At The Schlott Company, we’ve been piloting AI-driven ZBF frameworks with mid-market clients.

What we’ve seen:

  • Time savings: A forecast cycle that once took six weeks now takes two.
  • Credibility: Boards and investors value transparency. Starting from zero shows rigor, not inertia.
  • Flexibility: Leaders can pivot budgets quarterly, sometimes even monthly, without breaking reporting.

As Sarah Schlott puts it: “The real power of AI in FP&A isn’t speed for its own sake. It’s that finance finally runs at the speed of the business.”

Tutorial Walkthrough: Applying AI-Driven ZBF

Let’s walk through a realistic example for a mid-market consumer goods company.

Step 1: Cost Decomposition

Total OPEX = $30M. AI classification splits it:

  • $12M logistics (warehousing, shipping, tariffs).
  • $8M marketing (channels, agencies, digital).
  • $10M G&A (payroll, systems, compliance).

Step 2: Baseline Zero

AI flags logistics vendors where rates rose 15% while volume held flat. Result: $2M spend reset to zero baseline.

Step 3: Predictive Rebuild

AI regression shows marketing ROI by channel:

  • Paid social: 1.8 ROI
  • Trade shows: 0.6 ROI
  • SEO: 2.2 ROI

Baseline rebuild shifts budget toward SEO and paid social.

Step 4: Dynamic Reallocation

Quarterly review: shipping costs spike due to fuel. AI suggests reallocation of $1M from paused trade shows to absorb logistics cost without raising total spend.

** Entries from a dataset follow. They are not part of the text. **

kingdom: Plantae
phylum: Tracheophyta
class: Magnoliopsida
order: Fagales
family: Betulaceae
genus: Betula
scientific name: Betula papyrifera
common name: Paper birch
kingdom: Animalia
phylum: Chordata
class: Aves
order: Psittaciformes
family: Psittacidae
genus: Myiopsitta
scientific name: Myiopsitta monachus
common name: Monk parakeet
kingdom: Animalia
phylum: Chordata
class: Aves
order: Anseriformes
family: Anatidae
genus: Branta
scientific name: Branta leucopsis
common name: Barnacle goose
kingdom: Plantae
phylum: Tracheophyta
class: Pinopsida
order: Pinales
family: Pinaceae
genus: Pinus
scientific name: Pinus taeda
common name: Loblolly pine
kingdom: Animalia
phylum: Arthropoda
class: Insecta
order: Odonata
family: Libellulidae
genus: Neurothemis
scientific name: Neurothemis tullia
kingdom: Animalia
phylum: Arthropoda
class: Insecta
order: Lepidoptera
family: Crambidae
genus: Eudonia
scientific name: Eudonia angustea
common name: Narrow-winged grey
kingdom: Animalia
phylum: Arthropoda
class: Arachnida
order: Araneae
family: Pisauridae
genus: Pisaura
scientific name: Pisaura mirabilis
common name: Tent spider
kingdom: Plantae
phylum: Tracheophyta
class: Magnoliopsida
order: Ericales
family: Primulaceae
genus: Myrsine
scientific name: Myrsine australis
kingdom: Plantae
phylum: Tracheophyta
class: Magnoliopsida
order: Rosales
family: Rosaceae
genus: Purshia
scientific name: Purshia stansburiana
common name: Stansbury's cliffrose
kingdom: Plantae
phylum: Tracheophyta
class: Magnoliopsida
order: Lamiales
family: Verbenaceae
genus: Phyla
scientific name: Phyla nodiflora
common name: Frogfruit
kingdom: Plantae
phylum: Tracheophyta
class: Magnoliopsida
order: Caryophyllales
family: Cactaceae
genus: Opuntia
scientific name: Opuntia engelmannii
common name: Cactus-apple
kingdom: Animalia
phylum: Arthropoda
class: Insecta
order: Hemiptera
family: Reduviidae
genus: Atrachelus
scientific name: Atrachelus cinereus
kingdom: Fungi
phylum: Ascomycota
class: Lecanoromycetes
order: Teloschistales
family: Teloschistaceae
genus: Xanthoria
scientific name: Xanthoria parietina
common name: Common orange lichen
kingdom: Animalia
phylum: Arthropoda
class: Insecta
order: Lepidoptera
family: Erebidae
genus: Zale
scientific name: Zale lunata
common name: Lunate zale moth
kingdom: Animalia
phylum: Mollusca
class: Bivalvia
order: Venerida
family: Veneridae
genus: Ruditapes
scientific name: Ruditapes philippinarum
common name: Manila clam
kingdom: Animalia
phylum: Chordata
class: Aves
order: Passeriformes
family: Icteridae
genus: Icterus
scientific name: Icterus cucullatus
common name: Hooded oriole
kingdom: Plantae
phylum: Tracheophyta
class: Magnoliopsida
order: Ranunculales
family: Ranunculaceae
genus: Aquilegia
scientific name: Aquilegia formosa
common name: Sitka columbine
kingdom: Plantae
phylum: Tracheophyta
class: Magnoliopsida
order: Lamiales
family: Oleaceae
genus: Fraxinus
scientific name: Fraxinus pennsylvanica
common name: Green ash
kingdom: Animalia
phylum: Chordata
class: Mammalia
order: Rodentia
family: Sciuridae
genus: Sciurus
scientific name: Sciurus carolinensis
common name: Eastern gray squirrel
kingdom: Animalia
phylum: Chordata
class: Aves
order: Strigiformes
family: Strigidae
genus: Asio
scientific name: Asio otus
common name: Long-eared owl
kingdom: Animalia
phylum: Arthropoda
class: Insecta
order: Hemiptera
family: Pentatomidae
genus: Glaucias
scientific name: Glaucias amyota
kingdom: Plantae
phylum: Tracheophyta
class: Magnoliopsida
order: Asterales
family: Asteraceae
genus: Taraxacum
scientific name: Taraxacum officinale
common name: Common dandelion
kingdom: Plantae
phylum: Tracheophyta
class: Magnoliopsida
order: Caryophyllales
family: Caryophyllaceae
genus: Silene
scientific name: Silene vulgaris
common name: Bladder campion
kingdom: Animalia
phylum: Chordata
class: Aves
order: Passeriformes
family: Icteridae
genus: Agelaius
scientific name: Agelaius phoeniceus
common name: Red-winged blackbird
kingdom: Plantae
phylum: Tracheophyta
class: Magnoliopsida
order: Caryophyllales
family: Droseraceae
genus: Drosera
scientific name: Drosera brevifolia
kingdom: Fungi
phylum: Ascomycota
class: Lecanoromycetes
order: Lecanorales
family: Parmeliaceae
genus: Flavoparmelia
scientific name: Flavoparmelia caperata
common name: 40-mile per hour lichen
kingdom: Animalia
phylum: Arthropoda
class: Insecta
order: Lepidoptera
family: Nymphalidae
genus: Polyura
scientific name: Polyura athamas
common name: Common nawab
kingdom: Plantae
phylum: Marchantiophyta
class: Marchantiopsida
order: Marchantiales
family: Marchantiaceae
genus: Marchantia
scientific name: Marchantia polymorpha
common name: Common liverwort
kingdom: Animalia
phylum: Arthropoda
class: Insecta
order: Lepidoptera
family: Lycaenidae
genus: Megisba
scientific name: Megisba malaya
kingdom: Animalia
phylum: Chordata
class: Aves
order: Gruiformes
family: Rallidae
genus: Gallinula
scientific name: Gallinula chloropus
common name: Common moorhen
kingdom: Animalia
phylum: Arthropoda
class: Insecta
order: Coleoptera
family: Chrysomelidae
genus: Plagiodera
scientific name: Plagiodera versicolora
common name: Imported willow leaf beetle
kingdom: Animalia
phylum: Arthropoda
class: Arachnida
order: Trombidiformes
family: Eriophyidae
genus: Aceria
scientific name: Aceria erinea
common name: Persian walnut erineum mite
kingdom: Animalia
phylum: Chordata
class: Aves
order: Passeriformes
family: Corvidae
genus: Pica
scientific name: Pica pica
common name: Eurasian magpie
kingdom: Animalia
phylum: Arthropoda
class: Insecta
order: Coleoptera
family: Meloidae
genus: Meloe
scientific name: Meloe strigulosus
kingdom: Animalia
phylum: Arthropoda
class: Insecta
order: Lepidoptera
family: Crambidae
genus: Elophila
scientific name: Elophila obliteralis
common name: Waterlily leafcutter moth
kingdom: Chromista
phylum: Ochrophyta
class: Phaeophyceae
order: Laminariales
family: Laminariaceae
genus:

Result: A flexible, zero-based, predictive forecast that adapts to market shocks in real time.

Why Many Companies Fail at ZBF

Despite the potential, most companies will stumble because of:

  1. Cultural Resistance
    Managers hate re-justifying budgets. It feels like punishment. Without leadership framing, ZBF dies on impact.
  2. Data Fragmentation
    Without unified data lakes, AI can’t decompose costs accurately. Siloed ERP systems kill the process.
  3. Over-Automation
    Handing ZBF entirely to AI creates a “black box budget.” Human oversight is essential.

The Fallout of Failure

Ignore AI-driven ZBF, and companies risk:

  • Chronic misallocation: Spending on legacy costs while starving innovation.
  • Credibility loss: Boards will see through incremental budgeting.
  • Strategic lag: Competitors who reallocate faster will outpace growth.

This isn’t just inefficiency. In volatile markets, it’s the difference between surviving shocks and being blindsided.

Future-Casting Insight

Here’s the reframing:

The real promise of AI in FP&A isn’t faster closes or prettier dashboards. It’s a cultural reset.

Zero-based forecasting, powered by AI, forces leaders to confront assumptions every cycle. It removes the crutch of “last year’s budget” and replaces it with a living system of allocation, accountability, and agility.

The prediction is simple: within five years, AI-driven zero-based forecasting will be the default expectation from boards, investors, and creditors. Companies that cling to incremental budgeting will be seen not just as outdated, but as reckless.

And that’s the challenge — and opportunity — every FP&A team now faces.